Extract provided:
Studio album by Michael W. Smith
- Released: September 28, 2010
- Recorded: 2010
- Genre: CCM, pop
- Length: 53:47
- Label: Reunion
- Producer: Michael W. Smith, Bryan Lenox

Michael W. Smith chronology
| A New Hallelujah (2008) | Wonder (2010) | Glory (2011) |

= Wonder (Michael W. Smith album) =

Wonder is an album by Christian recording artist Michael W. Smith. Released in September 2010, the album peaked at No. 2 on the Top Christian Albums chart, and number 26 on the Billboard 200.

Problems to solve:
**A)** Decide whether each statement agrees with the entry on the album Wonder. Answer yes or no, and quote the words of the entry that settle it.
(i) Wonder was issued on the Reunion label.
(ii) Wonder reached No. 1 on the Top Christian Albums chart.
(iii) Bryan Lenox is listed as a producer of Wonder.
**B)** According to the entry on the album Wonder, what was the album's highest position on the Billboard 200?
**C)** Reproduce the stretch of the entry on the album Wonder from "Wonder is an" through "the Billboard 200.", keeping every word and mark unchanged.

Source material:
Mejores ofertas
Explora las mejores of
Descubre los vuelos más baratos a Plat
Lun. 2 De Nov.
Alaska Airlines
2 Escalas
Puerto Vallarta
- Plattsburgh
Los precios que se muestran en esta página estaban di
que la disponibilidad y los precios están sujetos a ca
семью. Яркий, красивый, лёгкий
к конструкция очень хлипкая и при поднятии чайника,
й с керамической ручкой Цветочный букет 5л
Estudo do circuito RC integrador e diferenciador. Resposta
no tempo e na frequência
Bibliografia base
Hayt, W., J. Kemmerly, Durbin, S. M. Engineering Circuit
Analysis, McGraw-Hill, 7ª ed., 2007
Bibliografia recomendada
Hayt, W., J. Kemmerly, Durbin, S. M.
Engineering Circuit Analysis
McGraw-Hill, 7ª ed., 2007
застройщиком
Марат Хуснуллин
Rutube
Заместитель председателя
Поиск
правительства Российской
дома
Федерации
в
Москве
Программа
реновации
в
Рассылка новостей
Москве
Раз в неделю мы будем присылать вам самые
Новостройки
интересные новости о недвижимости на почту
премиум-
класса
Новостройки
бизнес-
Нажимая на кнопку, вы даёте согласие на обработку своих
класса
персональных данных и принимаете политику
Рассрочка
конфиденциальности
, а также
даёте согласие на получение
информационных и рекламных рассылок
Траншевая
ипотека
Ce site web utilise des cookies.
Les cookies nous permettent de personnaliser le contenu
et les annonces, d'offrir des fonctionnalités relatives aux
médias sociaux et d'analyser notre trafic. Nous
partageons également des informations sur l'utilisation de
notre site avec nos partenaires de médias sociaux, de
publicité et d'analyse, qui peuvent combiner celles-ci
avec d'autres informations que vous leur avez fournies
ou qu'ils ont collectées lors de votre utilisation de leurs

Answers by item:
**A)**
(i) Yes: "Label: Reunion"
(ii) No: "peaked at No. 2 on the Top Christian Albums chart"
(iii) Yes: "Producer: Michael W. Smith, Bryan Lenox"

**B)** Number 26.

**C)**
Wonder is an album by Christian recording artist Michael W. Smith. Released in September 2010, the album peaked at No. 2 on the Top Christian Albums chart, and number 26 on the Billboard 200.